Voldemort believed that a seven-part soul would be optimal:

“Yes, sir,” said Riddle. “What I don’t understand, though — just out of curiosity — I mean, would one Horcrux be much use? Can you only split your soul once? Wouldn’t it be better, make you stronger, to have your soul in more pieces, I mean, for instance, isn’t seven the most powerfully magical number, wouldn’t seven — ?”

Harry Potter and the Half-Blood Prince

Note that Voldemort intended to split his soul into seven pieces, i.e. to have six Horcruxes. He still had one Horcrux left to make when he went to kill Harry. Dumbledore speculated that Harry's murder was to serve as the driving force to create Voldemort's final Horcrux.

"However, if my calculations are correct, Voldemort was still at least one Horcrux short of his goal of six when he entered your parents’ house with the intention of killing you.

“He seems to have reserved the process of making Horcruxes for particularly significant deaths. You would certainly have been that. He believed that in killing you, he was destroying the danger the prophecy had outlined. He believed he was making himself invincible.
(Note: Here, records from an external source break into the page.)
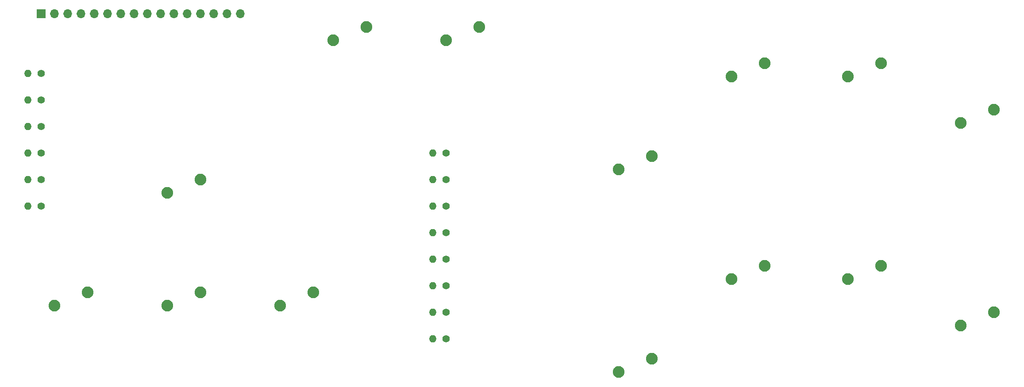
<source format=gbr>
%TF.GenerationSoftware,KiCad,Pcbnew,(5.1.10)-1*%
%TF.CreationDate,2021-09-21T20:51:07-05:00*%
%TF.ProjectId,FightKey_DirectionModule,46696768-744b-4657-995f-446972656374,rev?*%
%TF.SameCoordinates,Original*%
%TF.FileFunction,Soldermask,Top*%
%TF.FilePolarity,Negative*%
%FSLAX46Y46*%
G04 Gerber Fmt 4.6, Leading zero omitted, Abs format (unit mm)*
G04 Created by KiCad (PCBNEW (5.1.10)-1) date 2021-09-21 20:51:07*
%MOMM*%
%LPD*%
G01*
G04 APERTURE LIST*
%ADD10O,1.700000X1.700000*%
%ADD11R,1.700000X1.700000*%
%ADD12C,2.248000*%
%ADD13O,1.400000X1.400000*%
%ADD14C,1.400000*%
G04 APERTURE END LIST*
D10*
%TO.C,J1*%
X66040000Y-29210000D03*
X63500000Y-29210000D03*
X60960000Y-29210000D03*
X58420000Y-29210000D03*
X55880000Y-29210000D03*
X53340000Y-29210000D03*
X50800000Y-29210000D03*
X48260000Y-29210000D03*
X45720000Y-29210000D03*
X43180000Y-29210000D03*
X40640000Y-29210000D03*
X38100000Y-29210000D03*
X35560000Y-29210000D03*
X33020000Y-29210000D03*
X30480000Y-29210000D03*
D11*
X27940000Y-29210000D03*
%TD*%
D12*
%TO.C,S456*%
X210185000Y-86360000D03*
X203835000Y-88900000D03*
%TD*%
%TO.C,S123*%
X210185000Y-47625000D03*
X203835000Y-50165000D03*
%TD*%
%TO.C,S6*%
X188595000Y-38735000D03*
X182245000Y-41275000D03*
%TD*%
%TO.C,S5*%
X166370000Y-38735000D03*
X160020000Y-41275000D03*
%TD*%
%TO.C,S4*%
X144780000Y-56515000D03*
X138430000Y-59055000D03*
%TD*%
%TO.C,S3*%
X188595000Y-77470000D03*
X182245000Y-80010000D03*
%TD*%
%TO.C,S2*%
X166370000Y-77470000D03*
X160020000Y-80010000D03*
%TD*%
%TO.C,S1*%
X144780000Y-95250000D03*
X138430000Y-97790000D03*
%TD*%
D13*
%TO.C,R14*%
X102870000Y-76200000D03*
D14*
X105410000Y-76200000D03*
%TD*%
D13*
%TO.C,R13*%
X102870000Y-66040000D03*
D14*
X105410000Y-66040000D03*
%TD*%
D13*
%TO.C,R12*%
X102870000Y-60960000D03*
D14*
X105410000Y-60960000D03*
%TD*%
D13*
%TO.C,R11*%
X102870000Y-71120000D03*
D14*
X105410000Y-71120000D03*
%TD*%
D13*
%TO.C,R10*%
X102870000Y-55880000D03*
D14*
X105410000Y-55880000D03*
%TD*%
D13*
%TO.C,R9*%
X102870000Y-86360000D03*
D14*
X105410000Y-86360000D03*
%TD*%
D13*
%TO.C,R8*%
X102870000Y-81280000D03*
D14*
X105410000Y-81280000D03*
%TD*%
D13*
%TO.C,R7*%
X102870000Y-91440000D03*
D14*
X105410000Y-91440000D03*
%TD*%
D12*
%TO.C,SU1*%
X58420000Y-60960000D03*
X52070000Y-63500000D03*
%TD*%
%TO.C,SS1*%
X90170000Y-31750000D03*
X83820000Y-34290000D03*
%TD*%
%TO.C,SR1*%
X80010000Y-82550000D03*
X73660000Y-85090000D03*
%TD*%
%TO.C,SL1*%
X36830000Y-82550000D03*
X30480000Y-85090000D03*
%TD*%
%TO.C,SE1*%
X111760000Y-31750000D03*
X105410000Y-34290000D03*
%TD*%
%TO.C,SD1*%
X58420000Y-82550000D03*
X52070000Y-85090000D03*
%TD*%
D13*
%TO.C,R6*%
X25400000Y-66040000D03*
D14*
X27940000Y-66040000D03*
%TD*%
D13*
%TO.C,R5*%
X25400000Y-60960000D03*
D14*
X27940000Y-60960000D03*
%TD*%
D13*
%TO.C,R4*%
X25400000Y-55880000D03*
D14*
X27940000Y-55880000D03*
%TD*%
D13*
%TO.C,R3*%
X25400000Y-50800000D03*
D14*
X27940000Y-50800000D03*
%TD*%
D13*
%TO.C,R2*%
X25400000Y-45720000D03*
D14*
X27940000Y-45720000D03*
%TD*%
D13*
%TO.C,R1*%
X25400000Y-40640000D03*
D14*
X27940000Y-40640000D03*
%TD*%
M02*

</source>
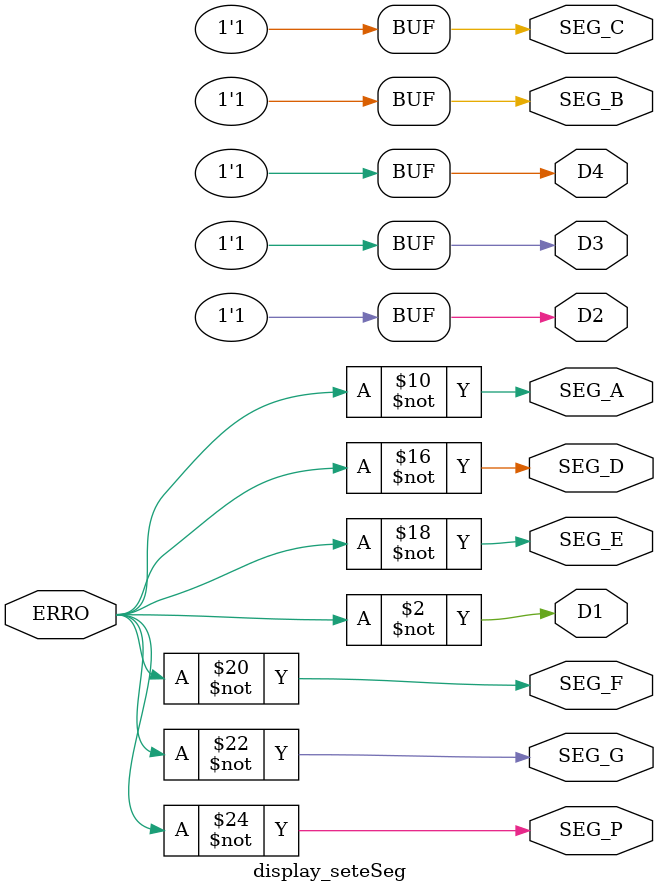
<source format=v>
module display_seteSeg (
    input wire ERRO,
	 output wire D1,
    output wire D2,
    output wire D3,
    output wire D4,
	 output wire SEG_A,
    output wire SEG_B,
    output wire SEG_C,
	 output wire SEG_D,
    output wire SEG_E,
    output wire SEG_F,
    output wire SEG_G,
	 output wire SEG_P
);

    // Inverter a lógica dos segmentos usando NAND para simular o NOT
    
    nor nor1 (D1, 1'b0, ERRO);
	 
	 nand nand1 (D2, 1'b0, ERRO);
	 
	 nand nand2 (D3, 1'b0, ERRO);
	 
	 nand nand3 (D4, 1'b0, ERRO);
	 
	 nor nor2 (SEG_A, 1'b0, ERRO);
	 
	 nand nand4 (SEG_B, 1'b0, ERRO);
	 
	 nand nand5 (SEG_C, 1'b0, ERRO);
	 
	 nor nor3 (SEG_D, 1'b0, ERRO);
	  
	 nor nor4 (SEG_E, 1'b0, ERRO);
	 
	 nor nor5 (SEG_F, 1'b0, ERRO);
	 
	 nor nor6 (SEG_G, 1'b0, ERRO);
	 
	 nor nor7 (SEG_P, 1'b0, ERRO);
	 
endmodule


</source>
I am sure that he was intending to make his final Horcrux with your death."

Harry Potter and the Half-Blood Prince

Of course, in at least two cases (Nagini and the diadem), Voldemort used targets of opportunity to make his Horcruxes, but the fact that he waited so long between Horcruxes does suggest that choosing the right murder was generally important to him. Given that Harry's murder was the most significant of all, it seems likely that Dumbledore's reasoning is correct in this case.
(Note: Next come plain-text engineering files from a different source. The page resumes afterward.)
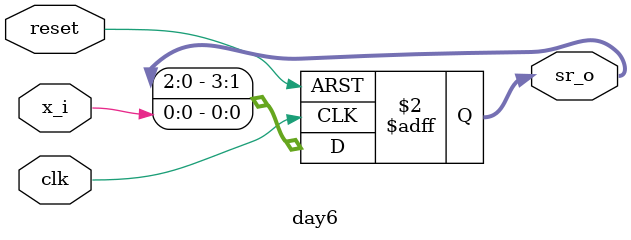
<source format=sv>
module day6(
  input     wire        clk,
  input     wire        reset,
  input     wire        x_i,      // Serial input

  output    reg [3:0]   sr_o
);

  // Write your logic here...

  always_ff @(posedge clk or posedge reset) begin
    if(reset)
      sr_o <= 4'b0;
    else
      sr_o <= {sr_o[2:0],x_i};
    end
endmodule
</source>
What is more, Voldemort would have been very foolish to want to make Horcruxes after the seventh, since by that point his soul had become very fragile.

“You were the seventh Horcrux, Harry, the Horcrux he never meant to make. He had rendered his soul so unstable that it broke apart when he committed those acts of unspeakable evil, the murder of your parents, the attempted killing of a child.
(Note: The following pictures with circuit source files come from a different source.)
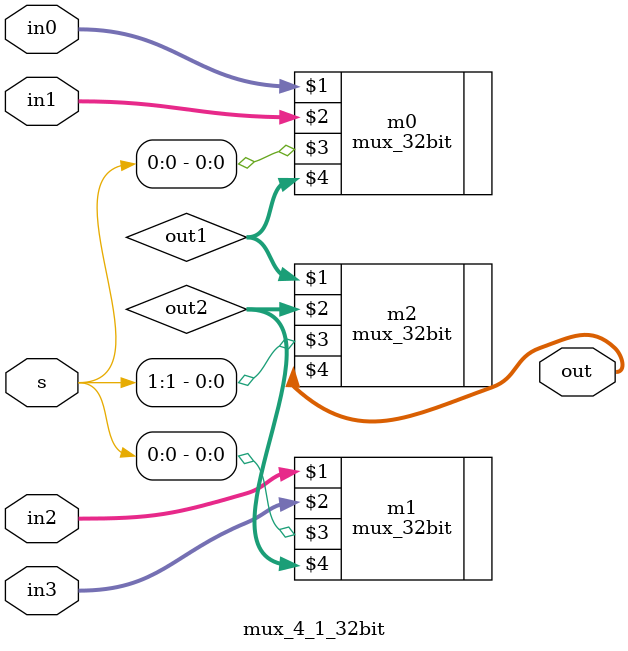
<source format=v>
module mux_4_1_32bit(in0, in1, in2, in3, s, out);

    input  [31:0] in0, in1, in2, in3;
    input  [1:0]  s;
    output [31:0] out;
    wire   [31:0] out1, out2;

    mux_32bit m0(in0, in1, s[0], out1);
    mux_32bit m1(in2, in3, s[0], out2);
    mux_32bit m2(out1, out2, s[1], out);

endmodule

</source>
Harry Potter and the Deathly Hallows

This, indeed, is probably why seven Horcruxes is the limit. Anything past seven renders the soul so unstable that it risks serious damage.

0

Yes, he was - Nagini was made after his attempt to kill the Potters.

The Dark Lord wanted his soul to be split into seven pieces - six Horcruxes and the part in him.

“But firstly, no, Harry, not seven Horcruxes: six. The seventh part of his soul, however maimed, resides inside his regenerated body.”
- Harry Potter and the Half-Blood Prince, Chapter 23 (Horcruxes)

Dumbledore suspected that the Dark Lord had been one Horcrux short of his goal at the time he went to kill the Potters, and was likely planning to make his final Horcrux using Harry’s death.

“However, if my calculations are correct, Voldemort was still at least one Horcrux short of his goal of six when he entered your parents’ house with the intention of killing you.”
- Harry Potter and the Half-Blood Prince, Chapter 23 (Horcruxes)

Dumbledore also suspected that years later from his attempt to kill Harry, the Dark Lord decided to use Nagini as his last Horcrux after using her to kill an old Muggle man.

“After an interval of some years, however, he used Nagini to kill an old Muggle man, and it might then have occurred to him to turn her into his last Horcrux.”

This is confirmed in an interview with J.K. Rowling, where she says the Dark Lord turned Nagini into a Horcrux using Bertha Jorkins’s death - which happened years after his killing the Potters.

Lady Bella: Whose murders did Voldemort use to create each of the Horcruxes?

J.K. Rowling: The diary – Moaning Myrtle. The cup – Hepzibah Smith, the previous owner. The locket – a Muggle tramp. Nagini – Bertha Jorkins (Voldemort could use a wand once he regained a rudimentary body, as long as the victim was subdued). The diadem – an Albanian peasant. The ring – Tom Riddle Sr.
- Bloomsbury Live Chat (July 30, 2007)

So, the Dark Lord was still in the process of creating his Horcruxes when he went to Godric’s Hollow to kill the Potters - he’d already had five, but he needed one more to make six.